**Activity**: In the entries below, identify every line with the string "events" and copy it.

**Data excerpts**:
↓↓↓

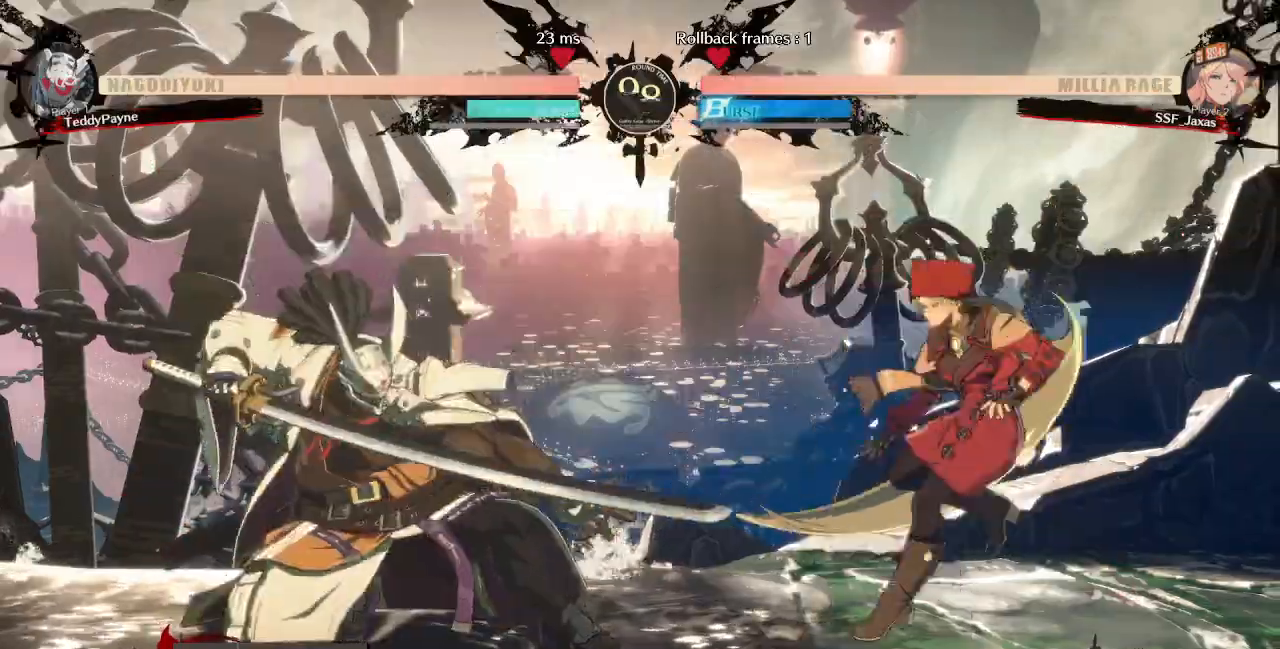
{"dt_ms": 500, "buttons": ["DPAD_LEFT"], "events": [[300, "DPAD_RIGHT", "up"], [400, "DPAD_LEFT", "down"]]}
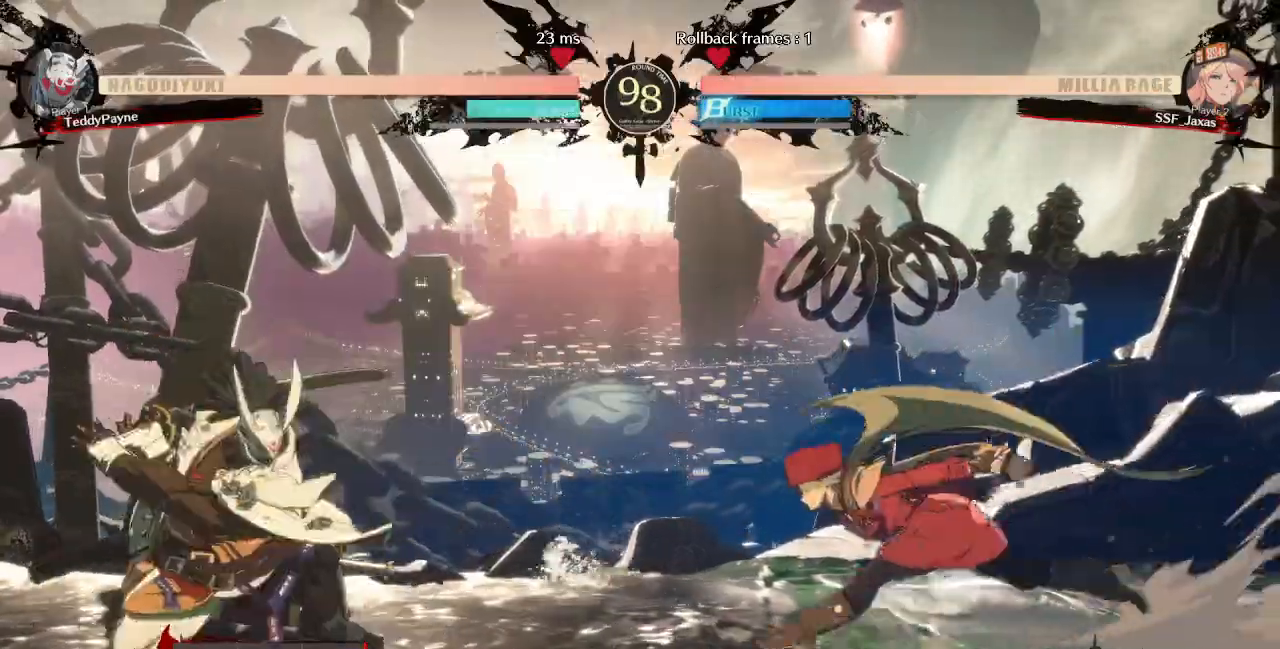
{"dt_ms": 1000, "buttons": ["DPAD_DOWN", "DPAD_RIGHT"]}
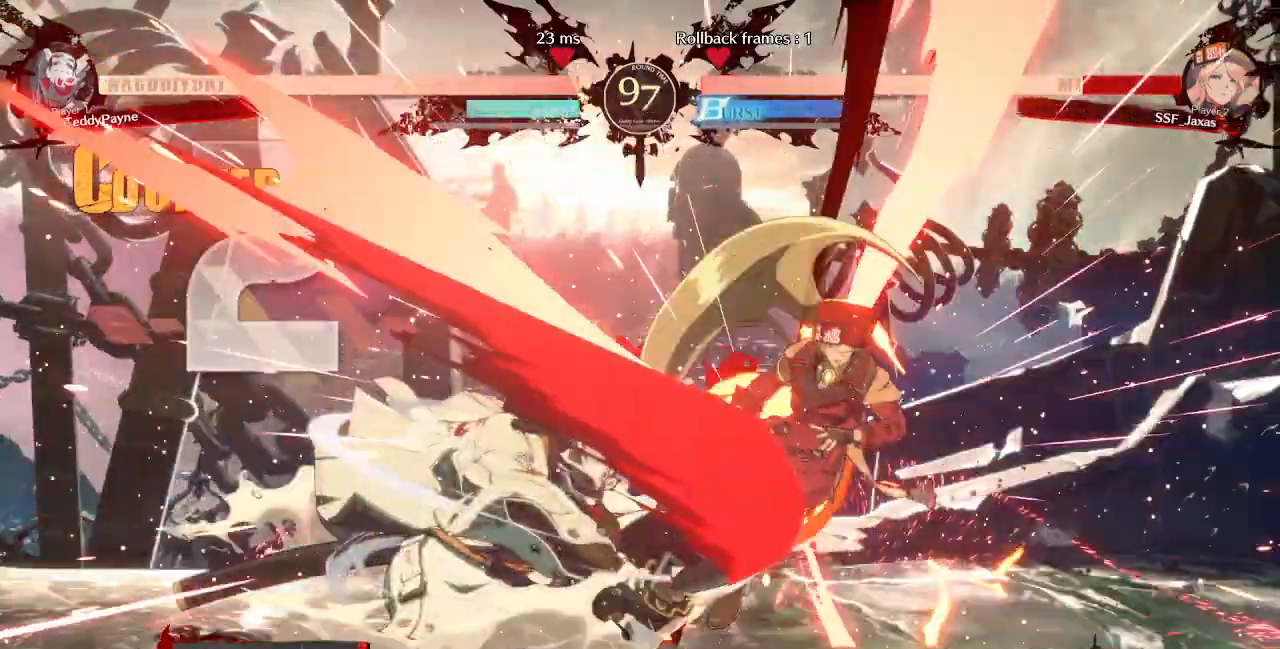
{"dt_ms": 1000, "buttons": []}
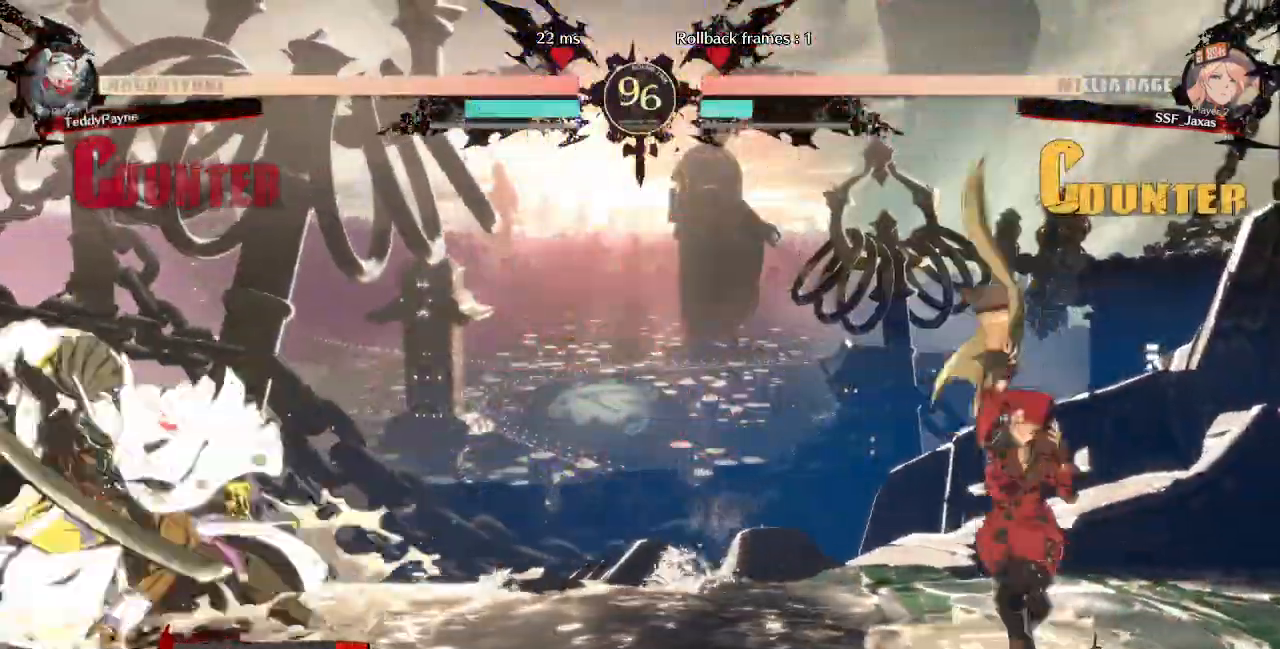
{"dt_ms": 1000, "buttons": []}
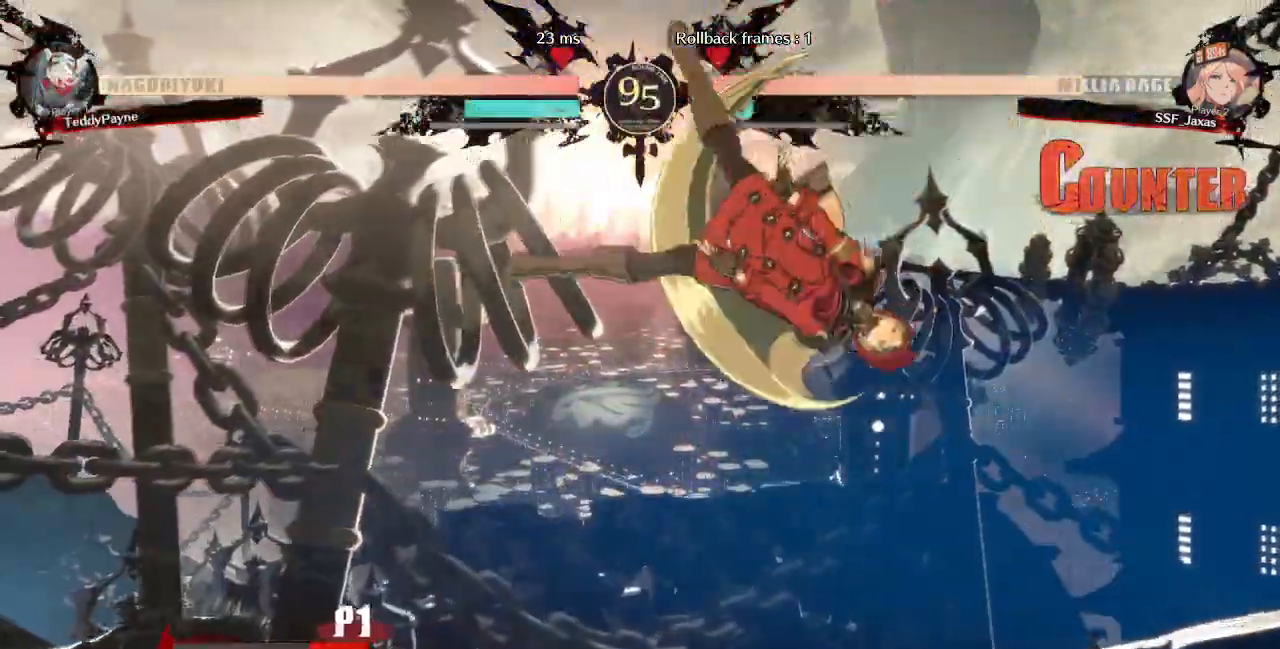
{"dt_ms": 500, "buttons": [], "events": [[200, "L1", "down"], [300, "L1", "up"]]}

↑↑↑

**Answer to this problem**:
{"dt_ms": 500, "buttons": ["DPAD_LEFT"], "events": [[300, "DPAD_RIGHT", "up"], [400, "DPAD_LEFT", "down"]]}
{"dt_ms": 500, "buttons": [], "events": [[200, "L1", "down"], [300, "L1", "up"]]}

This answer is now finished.